DATA FOR ANALYSIS:
*** Begin section ***

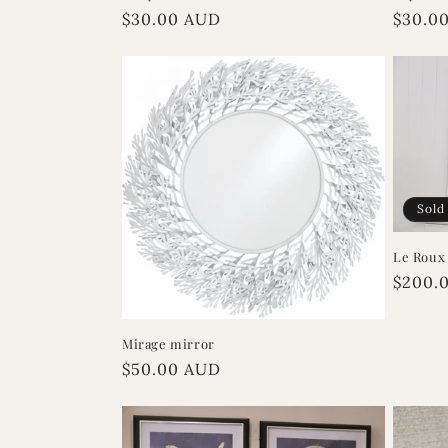
Regular
$30.00 AUD
Regula
$30.0
price
price
Sold
Le Roux
Regula
$200.
price
Mirage mirror
Regular
$50.00 AUD
price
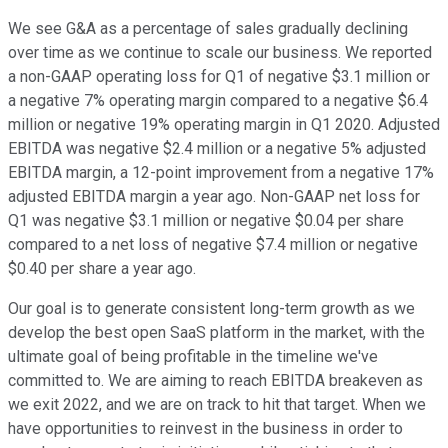
We see G&A as a percentage of sales gradually declining
over time as we continue to scale our business. We reported
a non-GAAP operating loss for Q1 of negative $3.1 million or
a negative 7% operating margin compared to a negative $6.4
million or negative 19% operating margin in Q1 2020. Adjusted
EBITDA was negative $2.4 million or a negative 5% adjusted
EBITDA margin, a 12-point improvement from a negative 17%
adjusted EBITDA margin a year ago. Non-GAAP net loss for
Q1 was negative $3.1 million or negative $0.04 per share
compared to a net loss of negative $7.4 million or negative
$0.40 per share a year ago.
Our goal is to generate consistent long-term growth as we
develop the best open SaaS platform in the market, with the
ultimate goal of being profitable in the timeline we've
committed to. We are aiming to reach EBITDA breakeven as
we exit 2022, and we are on track to hit that target. When we
have opportunities to reinvest in the business in order to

*** End section ***

WHAT YOU SHOULD DO: Copy the part of the material that opens with the line containing "We see G&A as" and runs through the end of the material, swapping "breakeven" for "break-even" and leaving everything else unchanged.

RESPONSE FOR THIS EXERCISE:
We see G&A as a percentage of sales gradually declining
over time as we continue to scale our business. We reported
a non-GAAP operating loss for Q1 of negative $3.1 million or
a negative 7% operating margin compared to a negative $6.4
million or negative 19% operating margin in Q1 2020. Adjusted
EBITDA was negative $2.4 million or a negative 5% adjusted
EBITDA margin, a 12-point improvement from a negative 17%
adjusted EBITDA margin a year ago. Non-GAAP net loss for
Q1 was negative $3.1 million or negative $0.04 per share
compared to a net loss of negative $7.4 million or negative
$0.40 per share a year ago.
Our goal is to generate consistent long-term growth as we
develop the best open SaaS platform in the market, with the
ultimate goal of being profitable in the timeline we've
committed to. We are aiming to reach EBITDA break-even as
we exit 2022, and we are on track to hit that target. When we
have opportunities to reinvest in the business in order to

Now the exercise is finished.